As a twentysomething Jesus-loving, Bible-reading, church-attending female, I am aware that I have already failed to meet the expectations of the older generation and even my peers by not having a significant other. And, to be quite honest with you, I don’t even know who I want him to be yet.
Passionate about Jesus and others? Check.
Authentic, full of integrity? Check.
A good leader? Check.
Great fashion sense and the ability to play guitar? Well … I’ll take what I get.
It sometimes seems like singleness is regarded as some sort of disease, often even by those who are single themselves.
The elusive search for the husband or wife can dominate the forefront of our minds. It has motivated many us to attend camps, workshops and Sunday services.
If we are to look at things realistically, Christian singles (sadly we even have our own category) have few places to go to find their future spouse. For many of us, bars and clubs aren’t our scene, and the majority of our week is taken up by work and church-related activities. It therefore makes sense that church camps and young adult “retreats” have become the norm for finding our soul mate.
But what happens to those of us who have reached that twentysomething (or, God help us, thirtysomething) age and still haven’t found a suitable partner? We have attended the conferences, read the books, church hopped, and most likely even made up a list of qualities we are seeking in a future partner that we pray about daily. Yet every time we walk into the coffeehouse or the Sunday service alone, we are acutely aware that God hasn’t granted us this desire as of yet, and we’re forced to sit next to the loving couples or our single friends we are simply not interested in.
I could not give you a name or even an image of the person I believe I am meant to live the rest of my life with. And as a twentysomething Christian, that can sometimes be a little embarrassing.
Perhaps it is the innate need in most of us to be intimate emotionally, spiritually and physically that drives us to desire a significant other. In Christian circles this can often result in marriage at a young age due to our values surrounding intimacy — “no sex outside of marriage!” In any case, it can seem that if in our mid-twenties we have nothing to show of the future son- or daughter-in-law and (gulp) grandchildren our families and the church congregation seems to expect, we have passed our use-by date.
In all this, it has occurred to me that perhaps there is a reason I am still single.

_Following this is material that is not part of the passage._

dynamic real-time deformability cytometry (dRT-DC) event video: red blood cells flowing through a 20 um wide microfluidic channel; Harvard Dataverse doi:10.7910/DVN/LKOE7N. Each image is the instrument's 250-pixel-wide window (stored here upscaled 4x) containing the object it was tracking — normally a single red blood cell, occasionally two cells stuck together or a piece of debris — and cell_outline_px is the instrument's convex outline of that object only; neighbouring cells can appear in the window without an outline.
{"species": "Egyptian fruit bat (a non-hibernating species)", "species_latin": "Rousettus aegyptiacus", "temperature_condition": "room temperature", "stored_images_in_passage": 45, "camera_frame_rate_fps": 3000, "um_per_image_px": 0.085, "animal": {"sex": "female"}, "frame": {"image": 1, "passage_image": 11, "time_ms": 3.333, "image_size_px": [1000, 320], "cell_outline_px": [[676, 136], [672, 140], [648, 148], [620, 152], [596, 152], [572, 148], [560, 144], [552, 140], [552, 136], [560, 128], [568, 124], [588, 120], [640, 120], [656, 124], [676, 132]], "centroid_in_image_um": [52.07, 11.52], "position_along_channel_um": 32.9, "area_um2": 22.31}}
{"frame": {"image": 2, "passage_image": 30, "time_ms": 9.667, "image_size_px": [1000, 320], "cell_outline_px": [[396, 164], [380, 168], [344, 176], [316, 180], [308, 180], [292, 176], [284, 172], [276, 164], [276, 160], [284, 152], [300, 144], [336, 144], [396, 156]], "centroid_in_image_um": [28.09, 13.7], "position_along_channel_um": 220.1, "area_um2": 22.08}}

And unlike our culture, which tells us we “need” a partner, I have come to realize that God may just be happy for me to stay single for a time yet. Here are some reasons why it may be beneficial for us to stay single until we meet someone truly worth giving our hearts to:
We can focus on fulfilling God’s will in our lives
By not having a significant other, our motivation to seek after God’s plans for our lives can be concentrated, as we do not have to divide our attention with a relationship. This means we are able and willing to act quickly when asked to move or dramatically alter an aspect of our lives for Christ.
We can learn to love ourselves
Many of us chronically look for affirmation in our significant others, so how can we expect our future husband or wife to love us completely when we don’t even love ourselves? Males and females alike can use their “single years” to truly learn their own self-worth and appreciate who God has made them to be.
We can grow in maturity
When the time comes and we do meet the right person, we hope to be mature enough to have a healthy relationship with them and with God, making for slightly less baggage when we get out of the “honeymoon” stage.

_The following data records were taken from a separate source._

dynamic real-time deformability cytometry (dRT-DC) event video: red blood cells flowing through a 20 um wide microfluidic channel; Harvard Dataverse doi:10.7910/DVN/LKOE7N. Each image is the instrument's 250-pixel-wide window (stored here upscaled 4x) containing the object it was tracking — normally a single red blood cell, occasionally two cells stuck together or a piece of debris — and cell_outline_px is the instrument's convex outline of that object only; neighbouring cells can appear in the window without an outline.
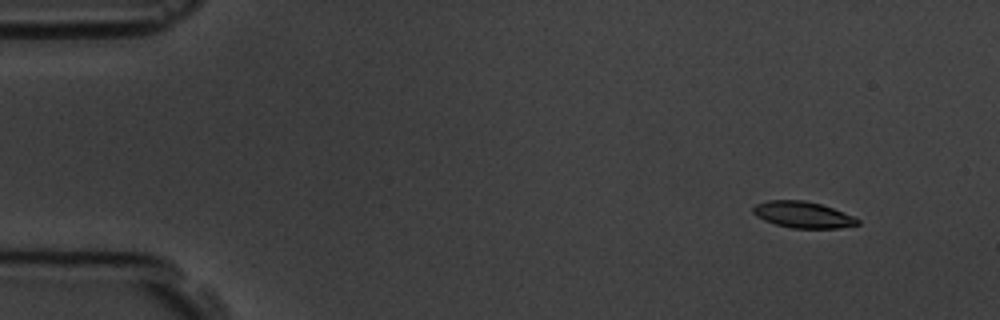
{"species": "common noctule bat (a hibernating species)", "species_latin": "Nyctalus noctula", "temperature_condition": "room temperature", "stored_images_in_passage": 5, "camera_frame_rate_fps": 3000, "um_per_image_px": 0.085, "animal": {"sex": "male", "body_mass_g": 19.5, "forearm_length_mm": 54.6}, "frame": {"image": 1, "passage_image": 2, "time_ms": 1.0, "image_size_px": [1000, 320], "cell_outline_px": [[860, 224], [840, 228], [792, 228], [776, 224], [764, 220], [756, 216], [752, 212], [752, 208], [756, 204], [768, 200], [804, 200], [820, 204], [832, 208], [852, 216], [860, 220]], "centroid_in_image_um": [68.23, 18.25], "position_along_channel_um": 16.8, "area_um2": 15.95}}
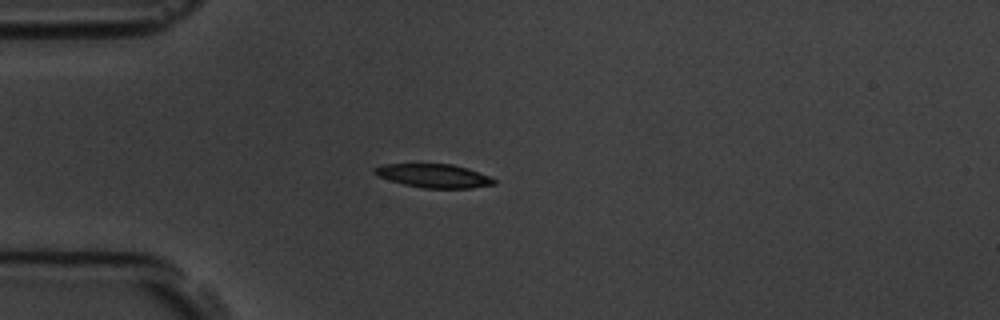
{"frame": {"image": 2, "passage_image": 5, "time_ms": 4.333, "image_size_px": [1000, 320], "cell_outline_px": [[496, 184], [472, 188], [424, 188], [404, 184], [380, 176], [372, 172], [372, 168], [380, 164], [452, 164], [468, 168], [488, 176], [496, 180]], "centroid_in_image_um": [36.87, 14.93], "position_along_channel_um": 48.1, "area_um2": 16.36}}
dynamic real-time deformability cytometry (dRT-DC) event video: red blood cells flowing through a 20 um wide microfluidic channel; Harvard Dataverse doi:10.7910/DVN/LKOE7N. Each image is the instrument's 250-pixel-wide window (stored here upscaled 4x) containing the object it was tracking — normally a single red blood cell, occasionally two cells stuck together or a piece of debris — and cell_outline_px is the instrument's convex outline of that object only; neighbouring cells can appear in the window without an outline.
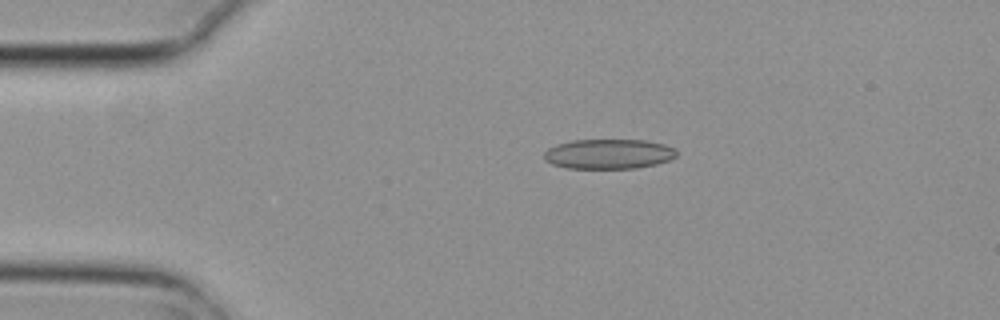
{"species": "common noctule bat (a hibernating species)", "species_latin": "Nyctalus noctula", "temperature_condition": "cold", "stored_images_in_passage": 2, "camera_frame_rate_fps": 3000, "um_per_image_px": 0.085, "animal": {"sex": "female", "body_mass_g": 29.2, "forearm_length_mm": 56.3}, "frame": {"image": 1, "passage_image": 1, "time_ms": 0.0, "image_size_px": [1000, 320], "cell_outline_px": [[676, 156], [668, 160], [656, 164], [636, 168], [568, 168], [552, 164], [544, 160], [544, 152], [548, 148], [556, 144], [572, 140], [648, 140], [664, 144], [676, 148]], "centroid_in_image_um": [51.73, 13.08], "position_along_channel_um": 33.3, "area_um2": 23.12}}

We can learn to take care of ourselves
By increasing our strengths and developing our weaknesses, we will one day be able to contribute to a healthy marriage and know we are capable of doing things when our spouse is working or out of town. No one likes a clingy spouse, right?
We can learn to fully find our identity in God
By refusing to seek a partner due to our insecurities, we can focus on knowing Christ more intimately, thus having a fuller knowledge of our identity once we enter into a relationship.
Considering the positives to the single life and the fact that God values it does not mean we should devalue the notion of marriage or even our desire to meet and do life with someone. Rather, it can show us that the time we spend waiting and seeking God before meeting our spouse is more valuable than we realize. Therefore, I feel I can celebrate my single status, because it shows that God is still working on my behalf as He prepares my future spouse and me for the day we begin life together.
So, if you are like me and are one of the seemingly few “singles” left in your church, do not despair. As C.S. Lewis said, “There are far greater things ahead than any we leave behind.”